On Tue, 2004-01-06 at 11:40, Ross Burton wrote:

> On Tue, 2004-01-06 at 08:04, Dmitry Koval wrote:
> > Create an additional url for Nautilus like "connections://"
> > where all the management of connections should take place.
> > So I think all of the functionality should be implemented as a part
> > Nautilus.
> 
> This is undesirable behaviour, connections:/// isn't a file system so
> should not be implemented as one.

The preferences:/// doesn't looks like filesystem to me. At least on a
surface.
But I'm not insist, because I really not sure here.


> I'd say that the network connections should all be managed in a
> distribution specific manner by g-s-t.  Then the applet should use the
> same library to get the list of connections available, and allow the
> user to bring up/down any connection. This way it can be used to bring
> up ethernet, ppp, VPN (I hope), etc in one fabby small applet.

Actually I like this approach.

But then we need:

The protocol between system and gnome (g-s-t-, applet) needs to be
developed:
As I can see it actual job of creating and bringing connection up or
down should be done by library for proper distro integration.
So our g-s-t and applet just an interfaces to the library.
Here we got and intermediate layer between g-s-t and connection manager.

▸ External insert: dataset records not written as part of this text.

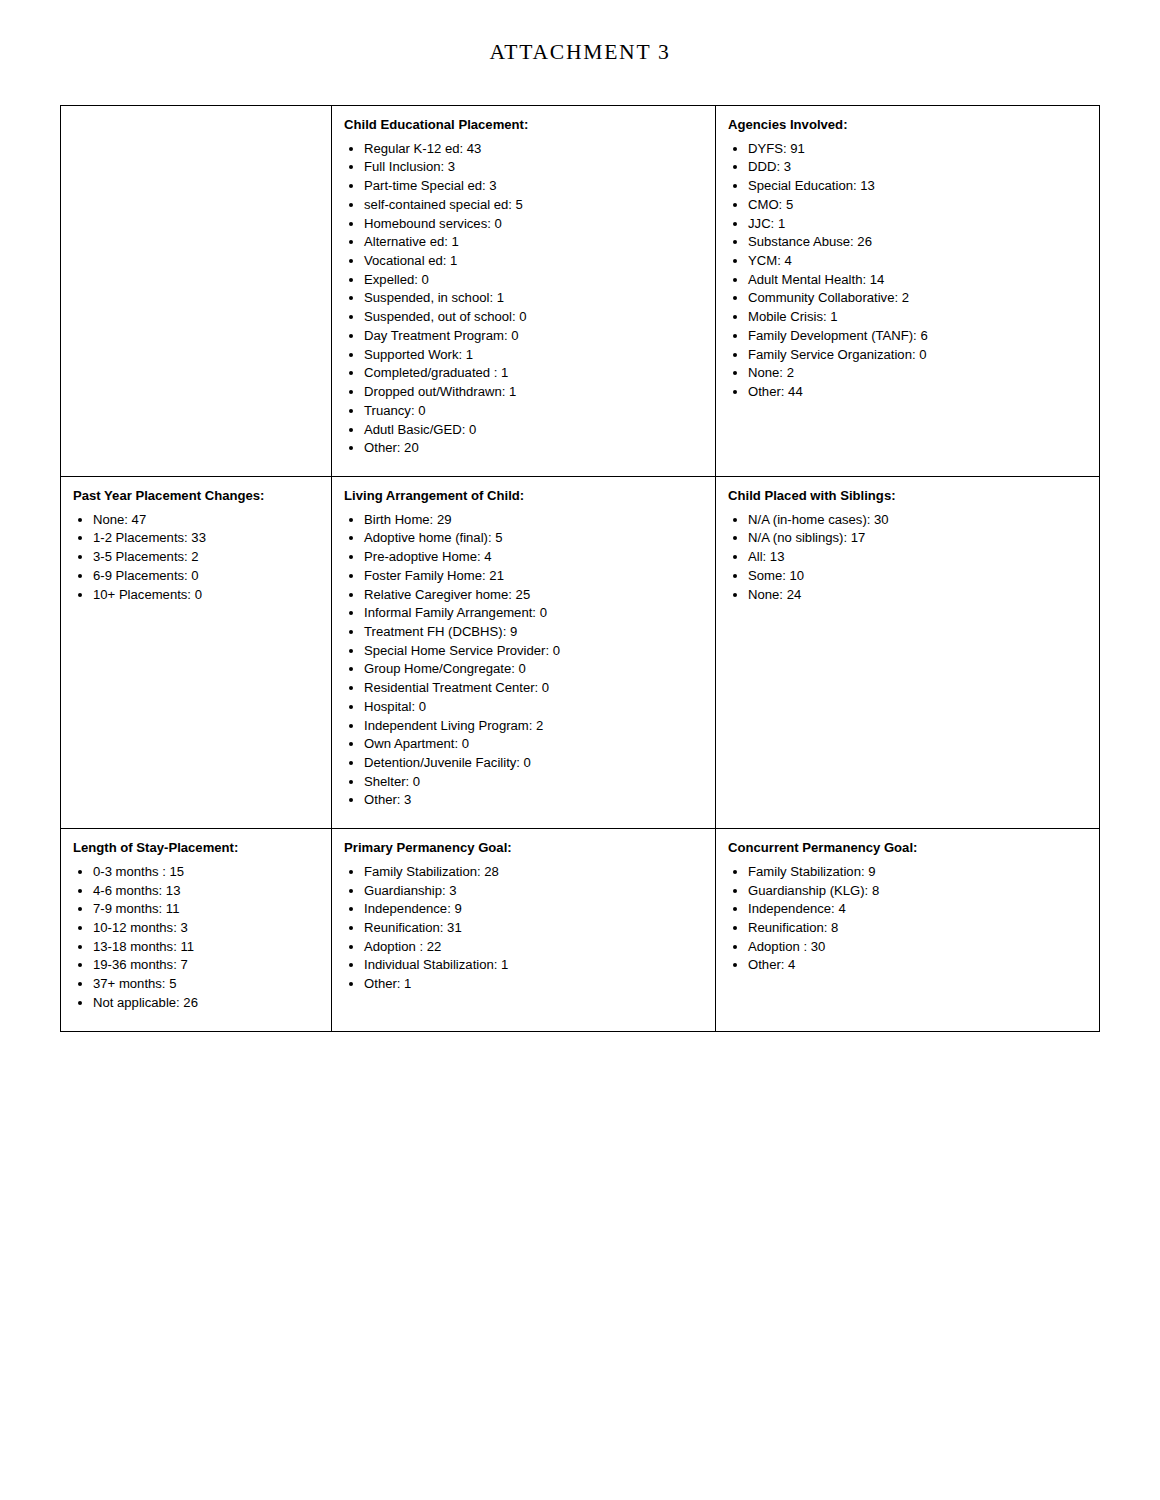ATTACHMENT 3
| | Child Educational Placement: Regular K-12 ed: 43 Full Inclusion: 3 Part-time Special ed: 3 self-contained special ed: 5 Homebound services: 0 Alternative ed: 1 Vocational ed: 1 Expelled: 0 Suspended, in school: 1 Suspended, out of school: 0 Day Treatment Program: 0 Supported Work: 1 Completed/graduated : 1 Dropped out/Withdrawn: 1 Truancy: 0 Adutl Basic/GED: 0 Other: 20 | Agencies Involved: DYFS: 91 DDD: 3 Special Education: 13 CMO: 5 JJC: 1 Substance Abuse: 26 YCM: 4 Adult Mental Health: 14 Community Collaborative: 2 Mobile Crisis: 1 Family Development (TANF): 6 Family Service Organization: 0 None: 2 Other: 44 |
| Past Year Placement Changes: None: 47 1-2 Placements: 33 3-5 Placements: 2 6-9 Placements: 0 10+ Placements: 0 | Living Arrangement of Child: Birth Home: 29 Adoptive home (final): 5 Pre-adoptive Home: 4 Foster Family Home: 21 Relative Caregiver home: 25 Informal Family Arrangement: 0 Treatment FH (DCBHS): 9 Special Home Service Provider: 0 Group Home/Congregate: 0 Residential Treatment Center: 0 Hospital: 0 Independent Living Program: 2 Own Apartment: 0 Detention/Juvenile Facility: 0 Shelter: 0 Other: 3 | Child Placed with Siblings: N/A (in-home cases): 30 N/A (no siblings): 17 All: 13 Some: 10 None: 24 |
| Length of Stay-Placement: 0-3 months : 15 4-6 months: 13 7-9 months: 11 10-12 months: 3 13-18 months: 11 19-36 months: 7 37+ months: 5 Not applicable: 26 | Primary Permanency Goal: Family Stabilization: 28 Guardianship: 3 Independence: 9 Reunification: 31 Adoption : 22 Individual Stabilization: 1 Other: 1 | Concurrent Permanency Goal: Family Stabilization: 9 Guardianship (KLG): 8 Independence: 4 Reunification: 8 Adoption : 30 Other: 4 |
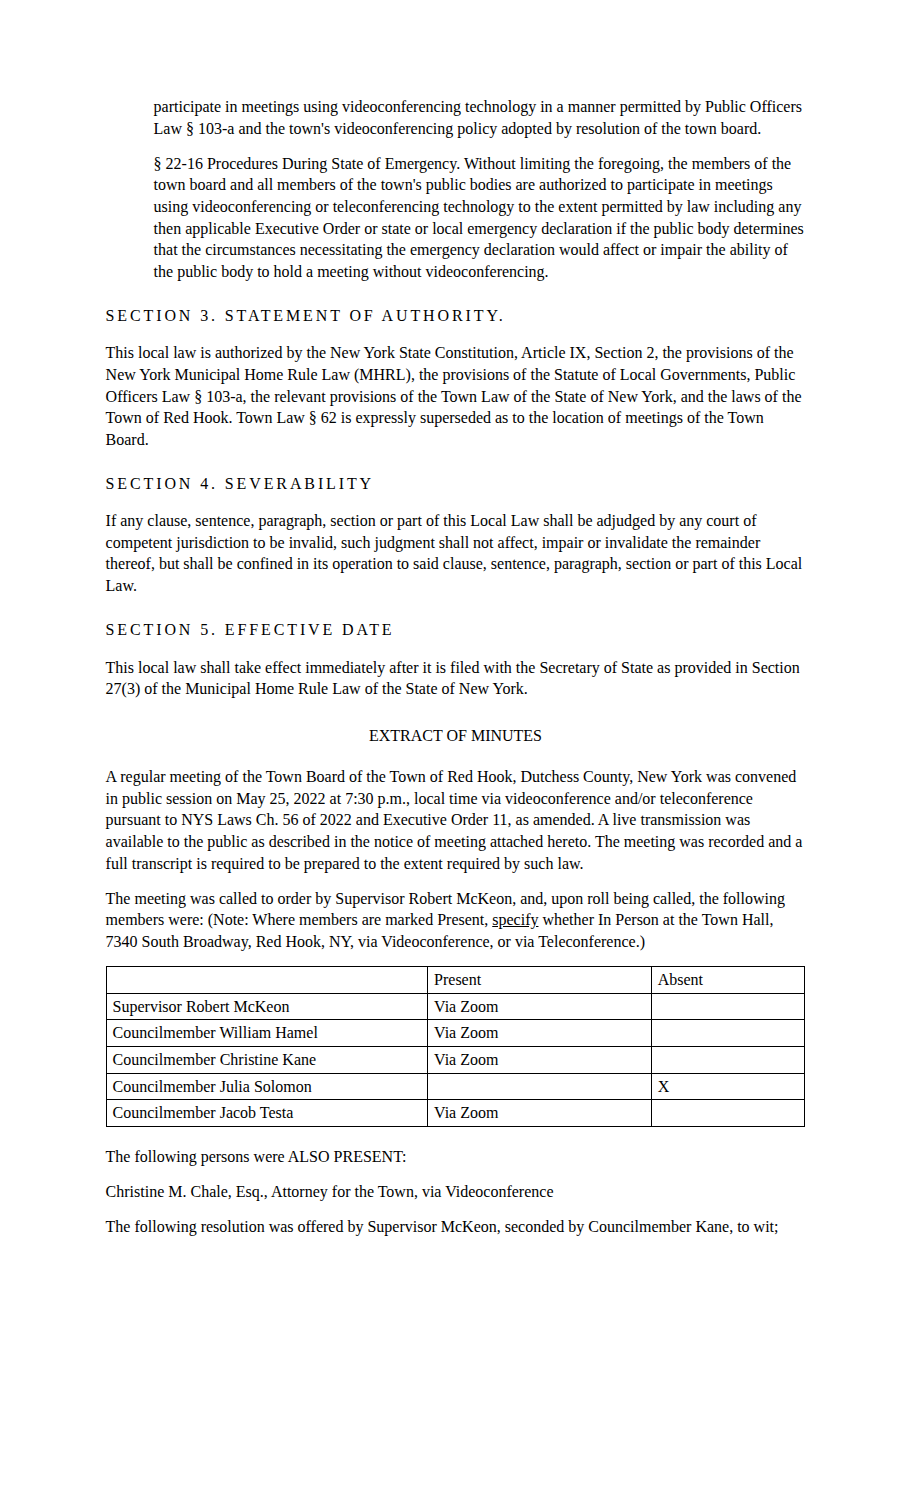participate in meetings using videoconferencing technology in a manner permitted by Public Officers Law § 103-a and the town's videoconferencing policy adopted by resolution of the town board.
§ 22-16 Procedures During State of Emergency. Without limiting the foregoing, the members of the town board and all members of the town's public bodies are authorized to participate in meetings using videoconferencing or teleconferencing technology to the extent permitted by law including any then applicable Executive Order or state or local emergency declaration if the public body determines that the circumstances necessitating the emergency declaration would affect or impair the ability of the public body to hold a meeting without videoconferencing.
SECTION 3. STATEMENT OF AUTHORITY.
This local law is authorized by the New York State Constitution, Article IX, Section 2, the provisions of the New York Municipal Home Rule Law (MHRL), the provisions of the Statute of Local Governments, Public Officers Law § 103-a, the relevant provisions of the Town Law of the State of New York, and the laws of the Town of Red Hook. Town Law § 62 is expressly superseded as to the location of meetings of the Town Board.
SECTION 4. SEVERABILITY
If any clause, sentence, paragraph, section or part of this Local Law shall be adjudged by any court of competent jurisdiction to be invalid, such judgment shall not affect, impair or invalidate the remainder thereof, but shall be confined in its operation to said clause, sentence, paragraph, section or part of this Local Law.
SECTION 5. EFFECTIVE DATE
This local law shall take effect immediately after it is filed with the Secretary of State as provided in Section 27(3) of the Municipal Home Rule Law of the State of New York.
EXTRACT OF MINUTES
A regular meeting of the Town Board of the Town of Red Hook, Dutchess County, New York was convened in public session on May 25, 2022 at 7:30 p.m., local time via videoconference and/or teleconference pursuant to NYS Laws Ch. 56 of 2022 and Executive Order 11, as amended. A live transmission was available to the public as described in the notice of meeting attached hereto. The meeting was recorded and a full transcript is required to be prepared to the extent required by such law.
The meeting was called to order by Supervisor Robert McKeon, and, upon roll being called, the following members were: (Note: Where members are marked Present, specify whether In Person at the Town Hall, 7340 South Broadway, Red Hook, NY, via Videoconference, or via Teleconference.)
| | Present | Absent |
| --- | --- | --- |
| Supervisor Robert McKeon | Via Zoom | |
| Councilmember William Hamel | Via Zoom | |
| Councilmember Christine Kane | Via Zoom | |
| Councilmember Julia Solomon | | X |
| Councilmember Jacob Testa | Via Zoom | |
The following persons were ALSO PRESENT:
Christine M. Chale, Esq., Attorney for the Town, via Videoconference
The following resolution was offered by Supervisor McKeon, seconded by Councilmember Kane, to wit;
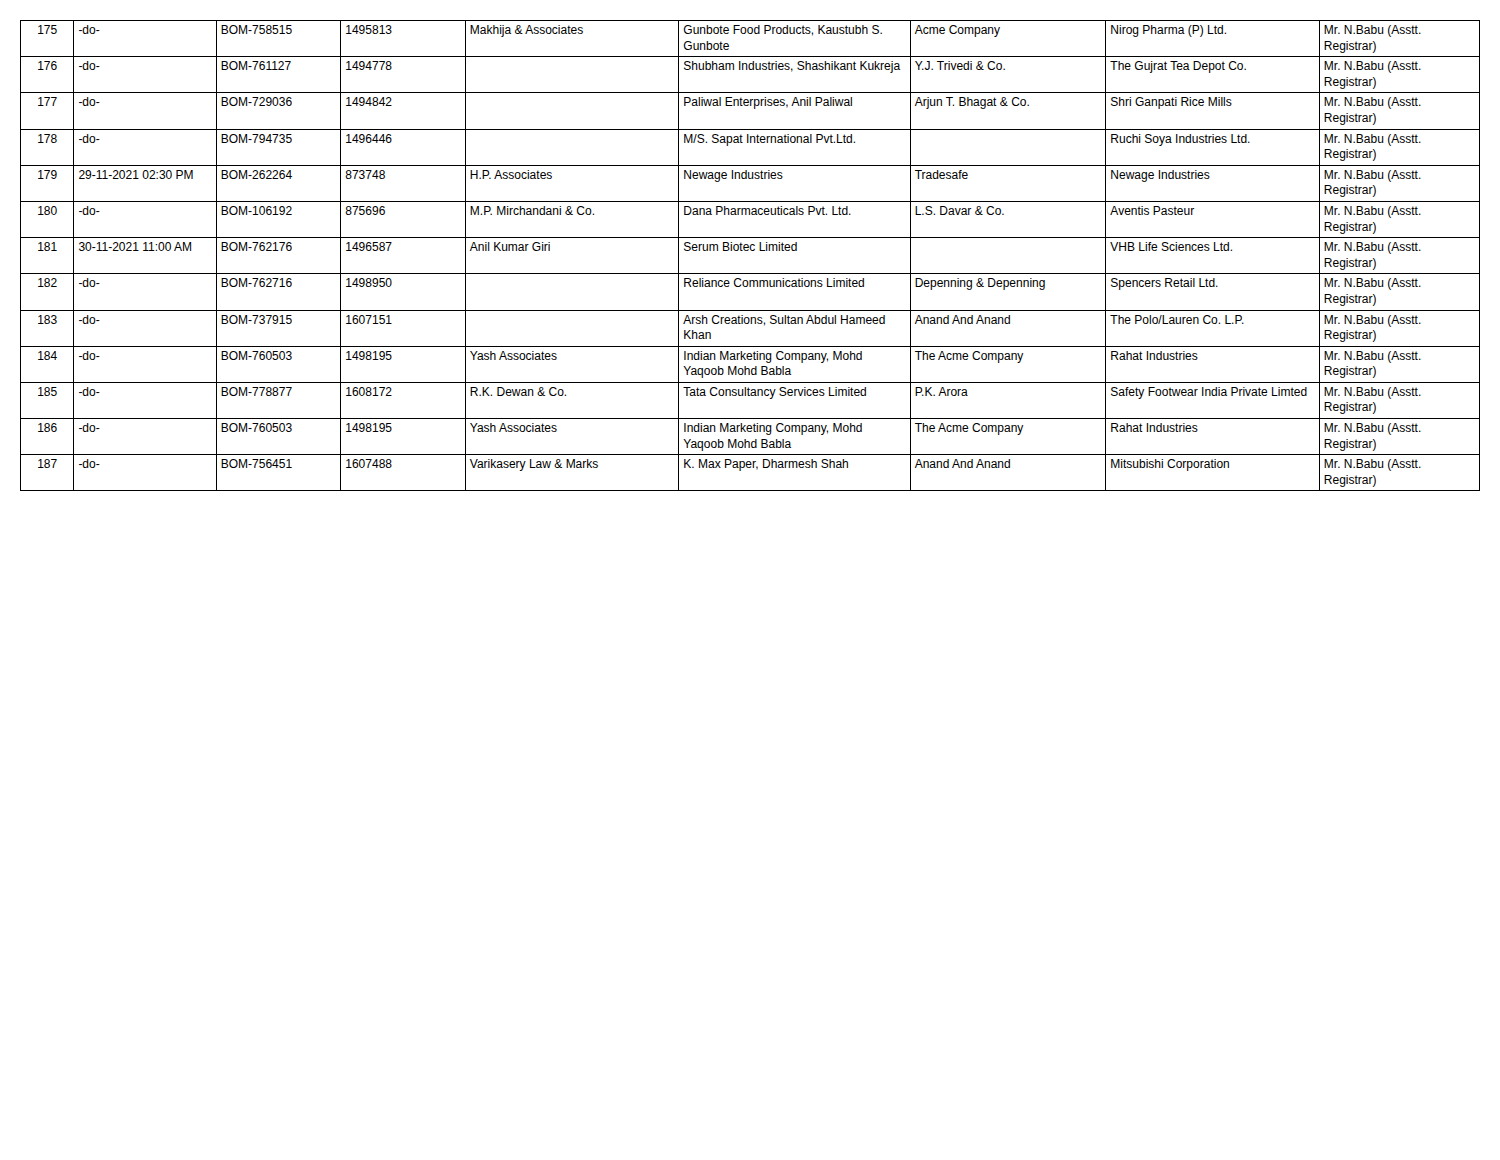| 175 | -do- | BOM-758515 | 1495813 | Makhija & Associates | Gunbote Food Products, Kaustubh S. Gunbote | Acme Company | Nirog Pharma (P) Ltd. | Mr. N.Babu (Asstt. Registrar) |
| 176 | -do- | BOM-761127 | 1494778 | | Shubham Industries, Shashikant Kukreja | Y.J. Trivedi & Co. | The Gujrat Tea Depot Co. | Mr. N.Babu (Asstt. Registrar) |
| 177 | -do- | BOM-729036 | 1494842 | | Paliwal Enterprises, Anil Paliwal | Arjun T. Bhagat & Co. | Shri Ganpati Rice Mills | Mr. N.Babu (Asstt. Registrar) |
| 178 | -do- | BOM-794735 | 1496446 | | M/S. Sapat International Pvt.Ltd. | | Ruchi Soya Industries Ltd. | Mr. N.Babu (Asstt. Registrar) |
| 179 | 29-11-2021 02:30 PM | BOM-262264 | 873748 | H.P. Associates | Newage Industries | Tradesafe | Newage Industries | Mr. N.Babu (Asstt. Registrar) |
| 180 | -do- | BOM-106192 | 875696 | M.P. Mirchandani & Co. | Dana Pharmaceuticals Pvt. Ltd. | L.S. Davar & Co. | Aventis Pasteur | Mr. N.Babu (Asstt. Registrar) |
| 181 | 30-11-2021 11:00 AM | BOM-762176 | 1496587 | Anil Kumar Giri | Serum Biotec Limited | | VHB Life Sciences Ltd. | Mr. N.Babu (Asstt. Registrar) |
| 182 | -do- | BOM-762716 | 1498950 | | Reliance Communications Limited | Depenning & Depenning | Spencers Retail Ltd. | Mr. N.Babu (Asstt. Registrar) |
| 183 | -do- | BOM-737915 | 1607151 | | Arsh Creations, Sultan Abdul Hameed Khan | Anand And Anand | The Polo/Lauren Co. L.P. | Mr. N.Babu (Asstt. Registrar) |
| 184 | -do- | BOM-760503 | 1498195 | Yash Associates | Indian Marketing Company, Mohd Yaqoob Mohd Babla | The Acme Company | Rahat Industries | Mr. N.Babu (Asstt. Registrar) |
| 185 | -do- | BOM-778877 | 1608172 | R.K. Dewan & Co. | Tata Consultancy Services Limited | P.K. Arora | Safety Footwear India Private Limted | Mr. N.Babu (Asstt. Registrar) |
| 186 | -do- | BOM-760503 | 1498195 | Yash Associates | Indian Marketing Company, Mohd Yaqoob Mohd Babla | The Acme Company | Rahat Industries | Mr. N.Babu (Asstt. Registrar) |
| 187 | -do- | BOM-756451 | 1607488 | Varikasery Law & Marks | K. Max Paper, Dharmesh Shah | Anand And Anand | Mitsubishi Corporation | Mr. N.Babu (Asstt. Registrar) |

On Tue, 2004-01-06 at 11:29, Matthew Garrett wrote: 
> On Tue, Jan 06, 2004 at 10:04:41AM +0200, Dmitry Koval wrote:

> > 4. Diversification of these (g-s-t, modem lights) tools seems not good
> > for me. I think there should be one place where user can create a new
> > connection, select some connection and then dial out.
> 
> No. This would require large quantities of distribution-specific code in 
> a panel applet - there's no significant point in having an applet that 
> doesn't interact correctly with the system's own ideas about how PPP 
> connections are set up.

The way to bypass this issue is as I mentioned above put all
system-dependent stuff into a library.